The Fifth Circuit adopted a fairly strict standard for determining whether on-call time is payable in the 1991 case of Bright v. Houston Northwest Medical Center Survivor, Inc., 934 F.2d 671, cert. denied, 112 S.Ct. 882. This case involved a biomedical (life-support) equipment repair technician who was so indispensable to the employer's operation that he was on call 24 hours a day, 365 days a year. The employee was required at all times to wear a beeper, restrict his alcohol consumption, and be able to come to his workplace within 20 to 30 minutes of being "beeped". After more than eleven months of such duty, the employee separated from employment with the medical center and claimed the employer owed him overtime pay for all the time he spent on call. Noting that Bright admitted he was called in only four or five times each week, was paid for all time spent in responding to the calls, and was able at all non-duty times to conduct his personal affairs, including sleeping or resting at home, going shopping, watching television or movies, and going to restaurants, the Court declined to consider the on-call, off-duty time "hours worked" for overtime pay purposes.

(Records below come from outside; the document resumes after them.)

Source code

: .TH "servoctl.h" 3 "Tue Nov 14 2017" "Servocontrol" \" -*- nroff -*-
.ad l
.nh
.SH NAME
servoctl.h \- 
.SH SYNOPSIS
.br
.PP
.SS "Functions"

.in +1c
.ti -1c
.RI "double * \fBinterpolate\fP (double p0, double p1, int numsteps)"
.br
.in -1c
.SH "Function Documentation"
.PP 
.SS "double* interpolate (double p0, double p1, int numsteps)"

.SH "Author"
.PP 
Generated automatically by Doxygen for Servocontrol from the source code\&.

The Fifth Circuit ruled that the critical question is "whether the employee can use the on-call time effectively for his or her own purposes". Interestingly, this case is cited with approval in many similar decisions by circuits around the country, even by courts that acknowledge, as the Bright court did, that the on-call policy in question seemed "oppressive"; for example, see Martin v. Ohio Turnpike Commission, 968 F.2d 606, 609 (6th Cir. 1992); Berry v. County of Sonoma, 30 F.3d 1174, 1183 (9th Cir. 1994); and Birdwell v. City of Gadsden, Alabama, 970 F.2d 802, 808, 809 (11th Cir. 1992). DOL cited the Bright case in an opinion letter dated August 12, 1997 (1997 WL 998028 (DOL WAGE-HOUR)).

 

It is permissible to have a wage agreement whereby employees are paid at a lower rate (at least minimum wage) for compensable on-call time and other types of non-productive work time, as noted in 29 C.F.R. 778.318(b). However, any such agreement should be clearly expressed in a written wage agreement signed by the employee, and the time so distinguished must be carefully and exactly recorded. Further, if such work results in overtime hours, the overtime pay must be calculated according to the weighted average method of computing overtime pay, as provided in wh_part778.html#778_115 (see the topic "Employees Working at Two or More Rates" in the article "Calculating Overtime Pay" in this book). Due to the complexity of the overtime calculation method necessary and the recordkeeping involved, any company attempting this should have the agreement prepared with the assistance of an attorney experienced in this area of the law.